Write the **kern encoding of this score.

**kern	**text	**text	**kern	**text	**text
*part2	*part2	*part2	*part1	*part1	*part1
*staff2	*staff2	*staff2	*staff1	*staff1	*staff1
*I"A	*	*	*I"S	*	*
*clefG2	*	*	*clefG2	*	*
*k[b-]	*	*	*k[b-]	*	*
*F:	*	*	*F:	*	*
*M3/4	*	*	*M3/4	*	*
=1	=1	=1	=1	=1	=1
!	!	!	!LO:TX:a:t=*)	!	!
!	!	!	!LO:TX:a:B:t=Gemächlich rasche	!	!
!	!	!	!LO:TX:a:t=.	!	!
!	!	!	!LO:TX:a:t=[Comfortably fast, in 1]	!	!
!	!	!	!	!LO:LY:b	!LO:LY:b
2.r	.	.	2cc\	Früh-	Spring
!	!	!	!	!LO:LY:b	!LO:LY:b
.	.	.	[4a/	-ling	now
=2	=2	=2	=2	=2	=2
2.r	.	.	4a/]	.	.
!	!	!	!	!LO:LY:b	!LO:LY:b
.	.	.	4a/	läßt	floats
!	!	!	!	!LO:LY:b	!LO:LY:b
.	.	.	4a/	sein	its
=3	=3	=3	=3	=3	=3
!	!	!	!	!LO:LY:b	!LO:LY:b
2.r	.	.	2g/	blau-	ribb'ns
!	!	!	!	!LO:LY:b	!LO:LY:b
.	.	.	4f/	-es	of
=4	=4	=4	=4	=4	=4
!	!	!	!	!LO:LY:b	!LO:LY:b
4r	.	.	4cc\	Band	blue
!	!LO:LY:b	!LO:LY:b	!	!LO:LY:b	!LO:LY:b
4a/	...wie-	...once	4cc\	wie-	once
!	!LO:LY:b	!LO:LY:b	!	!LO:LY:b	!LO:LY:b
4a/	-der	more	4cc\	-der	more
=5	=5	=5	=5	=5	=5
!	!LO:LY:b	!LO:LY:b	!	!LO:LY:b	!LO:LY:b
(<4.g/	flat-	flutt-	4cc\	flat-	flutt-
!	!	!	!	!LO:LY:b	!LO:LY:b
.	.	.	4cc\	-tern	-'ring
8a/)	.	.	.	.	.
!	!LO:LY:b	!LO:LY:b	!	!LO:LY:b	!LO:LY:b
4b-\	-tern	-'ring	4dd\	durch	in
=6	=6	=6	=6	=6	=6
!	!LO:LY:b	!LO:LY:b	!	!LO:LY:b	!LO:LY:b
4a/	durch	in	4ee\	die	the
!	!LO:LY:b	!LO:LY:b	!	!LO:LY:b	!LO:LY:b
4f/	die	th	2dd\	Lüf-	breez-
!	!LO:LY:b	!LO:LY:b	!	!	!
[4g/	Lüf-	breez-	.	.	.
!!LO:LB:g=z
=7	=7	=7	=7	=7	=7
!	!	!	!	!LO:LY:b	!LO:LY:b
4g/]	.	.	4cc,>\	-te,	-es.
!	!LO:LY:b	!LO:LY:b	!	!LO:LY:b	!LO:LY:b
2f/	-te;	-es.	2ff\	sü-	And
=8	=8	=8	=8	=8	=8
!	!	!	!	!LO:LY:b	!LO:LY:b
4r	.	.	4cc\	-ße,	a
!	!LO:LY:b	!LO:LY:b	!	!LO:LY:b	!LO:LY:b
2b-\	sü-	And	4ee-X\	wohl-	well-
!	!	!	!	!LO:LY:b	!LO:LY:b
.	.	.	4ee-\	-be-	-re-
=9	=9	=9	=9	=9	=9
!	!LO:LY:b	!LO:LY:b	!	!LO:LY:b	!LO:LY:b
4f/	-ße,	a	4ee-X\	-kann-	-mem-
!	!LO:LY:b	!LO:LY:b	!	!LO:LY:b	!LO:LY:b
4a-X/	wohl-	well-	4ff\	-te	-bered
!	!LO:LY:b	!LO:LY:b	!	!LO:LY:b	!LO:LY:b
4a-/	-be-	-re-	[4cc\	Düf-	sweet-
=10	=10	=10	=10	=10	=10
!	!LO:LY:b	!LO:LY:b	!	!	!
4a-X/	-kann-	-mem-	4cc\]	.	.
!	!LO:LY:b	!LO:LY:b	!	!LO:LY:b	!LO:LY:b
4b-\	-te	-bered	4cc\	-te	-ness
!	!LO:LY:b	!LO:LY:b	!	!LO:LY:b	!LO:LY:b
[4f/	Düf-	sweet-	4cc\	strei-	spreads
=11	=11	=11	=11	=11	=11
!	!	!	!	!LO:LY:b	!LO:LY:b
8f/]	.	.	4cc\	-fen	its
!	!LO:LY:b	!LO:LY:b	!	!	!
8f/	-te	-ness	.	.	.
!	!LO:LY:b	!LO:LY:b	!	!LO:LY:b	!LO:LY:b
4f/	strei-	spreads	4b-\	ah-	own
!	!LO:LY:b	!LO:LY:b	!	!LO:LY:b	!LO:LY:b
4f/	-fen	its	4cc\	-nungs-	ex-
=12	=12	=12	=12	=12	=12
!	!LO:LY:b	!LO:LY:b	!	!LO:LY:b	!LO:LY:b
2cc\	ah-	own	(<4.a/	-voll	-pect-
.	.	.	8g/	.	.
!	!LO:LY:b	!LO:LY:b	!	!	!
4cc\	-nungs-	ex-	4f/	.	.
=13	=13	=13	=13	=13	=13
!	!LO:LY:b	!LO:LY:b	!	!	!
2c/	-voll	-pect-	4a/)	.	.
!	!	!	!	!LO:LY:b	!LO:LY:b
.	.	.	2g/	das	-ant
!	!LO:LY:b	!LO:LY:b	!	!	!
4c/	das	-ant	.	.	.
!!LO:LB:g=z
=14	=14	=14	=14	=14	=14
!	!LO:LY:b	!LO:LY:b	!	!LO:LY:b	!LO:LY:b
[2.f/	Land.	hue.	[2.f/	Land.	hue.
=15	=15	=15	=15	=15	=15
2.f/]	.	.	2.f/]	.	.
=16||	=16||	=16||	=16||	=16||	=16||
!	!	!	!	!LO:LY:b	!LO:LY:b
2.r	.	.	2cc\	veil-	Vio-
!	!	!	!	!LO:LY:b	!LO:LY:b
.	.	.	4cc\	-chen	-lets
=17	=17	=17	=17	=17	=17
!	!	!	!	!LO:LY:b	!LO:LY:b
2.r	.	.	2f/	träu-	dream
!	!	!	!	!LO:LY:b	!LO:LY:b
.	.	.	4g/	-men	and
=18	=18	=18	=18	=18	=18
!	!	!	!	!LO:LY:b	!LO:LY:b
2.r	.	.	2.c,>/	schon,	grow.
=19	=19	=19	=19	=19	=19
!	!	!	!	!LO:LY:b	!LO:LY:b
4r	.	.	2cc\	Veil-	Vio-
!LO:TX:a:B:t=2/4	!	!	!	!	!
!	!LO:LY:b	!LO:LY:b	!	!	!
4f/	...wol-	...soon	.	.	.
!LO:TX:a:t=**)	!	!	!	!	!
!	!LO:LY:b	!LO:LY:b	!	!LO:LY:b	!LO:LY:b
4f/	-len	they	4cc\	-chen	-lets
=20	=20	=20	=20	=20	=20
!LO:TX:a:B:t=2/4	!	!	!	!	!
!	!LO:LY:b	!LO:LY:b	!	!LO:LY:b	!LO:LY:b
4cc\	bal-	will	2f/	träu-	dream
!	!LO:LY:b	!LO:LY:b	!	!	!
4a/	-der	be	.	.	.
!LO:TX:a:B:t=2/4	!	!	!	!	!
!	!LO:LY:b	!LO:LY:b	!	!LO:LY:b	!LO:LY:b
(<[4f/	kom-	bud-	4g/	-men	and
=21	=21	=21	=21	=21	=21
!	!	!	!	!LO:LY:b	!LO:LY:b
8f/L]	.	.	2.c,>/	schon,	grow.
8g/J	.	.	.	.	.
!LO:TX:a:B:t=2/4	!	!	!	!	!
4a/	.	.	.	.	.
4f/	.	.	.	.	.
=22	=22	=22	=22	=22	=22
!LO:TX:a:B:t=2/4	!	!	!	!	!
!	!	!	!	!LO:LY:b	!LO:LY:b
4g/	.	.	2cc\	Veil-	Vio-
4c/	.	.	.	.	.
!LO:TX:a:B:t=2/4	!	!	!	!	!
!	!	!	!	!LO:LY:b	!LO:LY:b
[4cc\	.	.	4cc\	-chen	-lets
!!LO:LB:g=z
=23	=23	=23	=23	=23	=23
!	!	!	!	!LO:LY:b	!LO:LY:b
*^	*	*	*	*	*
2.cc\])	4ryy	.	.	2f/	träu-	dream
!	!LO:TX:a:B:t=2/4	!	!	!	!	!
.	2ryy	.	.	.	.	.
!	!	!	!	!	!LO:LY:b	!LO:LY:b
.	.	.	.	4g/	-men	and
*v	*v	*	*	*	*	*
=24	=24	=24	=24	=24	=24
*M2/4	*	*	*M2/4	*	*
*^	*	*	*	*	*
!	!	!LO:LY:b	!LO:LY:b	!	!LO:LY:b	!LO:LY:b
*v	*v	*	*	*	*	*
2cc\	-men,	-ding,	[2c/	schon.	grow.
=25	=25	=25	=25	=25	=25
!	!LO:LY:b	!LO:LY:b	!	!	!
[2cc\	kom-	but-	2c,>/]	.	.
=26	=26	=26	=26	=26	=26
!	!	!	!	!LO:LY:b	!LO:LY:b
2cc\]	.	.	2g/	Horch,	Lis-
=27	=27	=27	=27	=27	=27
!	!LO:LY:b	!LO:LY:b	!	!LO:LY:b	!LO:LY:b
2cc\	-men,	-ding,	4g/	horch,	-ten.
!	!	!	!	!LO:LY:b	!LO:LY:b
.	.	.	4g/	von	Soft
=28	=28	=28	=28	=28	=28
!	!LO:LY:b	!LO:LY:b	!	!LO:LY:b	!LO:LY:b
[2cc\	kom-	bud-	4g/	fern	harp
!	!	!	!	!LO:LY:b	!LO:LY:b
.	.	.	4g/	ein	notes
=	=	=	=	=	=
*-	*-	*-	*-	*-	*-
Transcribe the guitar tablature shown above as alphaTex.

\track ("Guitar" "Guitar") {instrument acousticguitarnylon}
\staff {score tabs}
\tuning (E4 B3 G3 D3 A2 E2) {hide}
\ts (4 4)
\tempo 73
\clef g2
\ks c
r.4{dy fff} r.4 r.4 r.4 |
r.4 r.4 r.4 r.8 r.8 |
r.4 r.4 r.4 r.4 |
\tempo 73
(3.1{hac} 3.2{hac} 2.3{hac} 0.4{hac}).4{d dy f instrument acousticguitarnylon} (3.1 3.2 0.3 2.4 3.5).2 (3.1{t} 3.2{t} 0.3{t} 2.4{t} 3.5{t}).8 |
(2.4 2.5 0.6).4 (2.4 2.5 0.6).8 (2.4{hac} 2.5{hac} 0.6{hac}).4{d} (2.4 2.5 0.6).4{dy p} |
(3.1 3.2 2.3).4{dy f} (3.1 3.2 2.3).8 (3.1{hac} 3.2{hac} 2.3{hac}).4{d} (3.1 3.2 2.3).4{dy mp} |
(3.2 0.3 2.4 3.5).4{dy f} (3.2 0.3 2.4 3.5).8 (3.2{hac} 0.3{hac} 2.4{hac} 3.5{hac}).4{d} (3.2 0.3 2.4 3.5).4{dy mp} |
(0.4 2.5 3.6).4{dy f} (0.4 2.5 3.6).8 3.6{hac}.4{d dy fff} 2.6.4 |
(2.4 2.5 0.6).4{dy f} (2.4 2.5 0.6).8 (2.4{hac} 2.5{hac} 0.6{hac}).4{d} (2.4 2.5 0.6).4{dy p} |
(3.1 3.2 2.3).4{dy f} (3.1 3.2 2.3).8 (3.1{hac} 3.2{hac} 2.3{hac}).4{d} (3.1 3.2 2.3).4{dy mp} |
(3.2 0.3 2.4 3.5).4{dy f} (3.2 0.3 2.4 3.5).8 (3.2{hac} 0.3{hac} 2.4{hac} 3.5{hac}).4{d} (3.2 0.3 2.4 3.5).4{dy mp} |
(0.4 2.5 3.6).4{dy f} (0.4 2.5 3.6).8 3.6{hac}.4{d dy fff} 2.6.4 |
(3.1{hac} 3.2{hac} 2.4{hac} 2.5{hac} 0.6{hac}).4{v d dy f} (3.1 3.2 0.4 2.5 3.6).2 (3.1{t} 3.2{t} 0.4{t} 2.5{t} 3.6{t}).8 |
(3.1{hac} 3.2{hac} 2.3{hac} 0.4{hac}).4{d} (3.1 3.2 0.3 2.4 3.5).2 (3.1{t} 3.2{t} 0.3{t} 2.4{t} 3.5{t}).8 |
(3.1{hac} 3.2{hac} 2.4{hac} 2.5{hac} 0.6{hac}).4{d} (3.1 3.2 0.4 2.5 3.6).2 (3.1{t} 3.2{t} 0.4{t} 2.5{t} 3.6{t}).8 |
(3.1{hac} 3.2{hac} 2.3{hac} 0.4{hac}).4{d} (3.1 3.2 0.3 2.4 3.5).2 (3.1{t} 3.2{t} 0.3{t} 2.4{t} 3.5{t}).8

------------------------------------------------

Extract every line in the listing above that contains the word "grow".

2.r	.	.	2.c,>/	schon,	grow.
8f/L]	.	.	2.c,>/	schon,	grow.
2cc\	-men,	-ding,	[2c/	schon.	grow.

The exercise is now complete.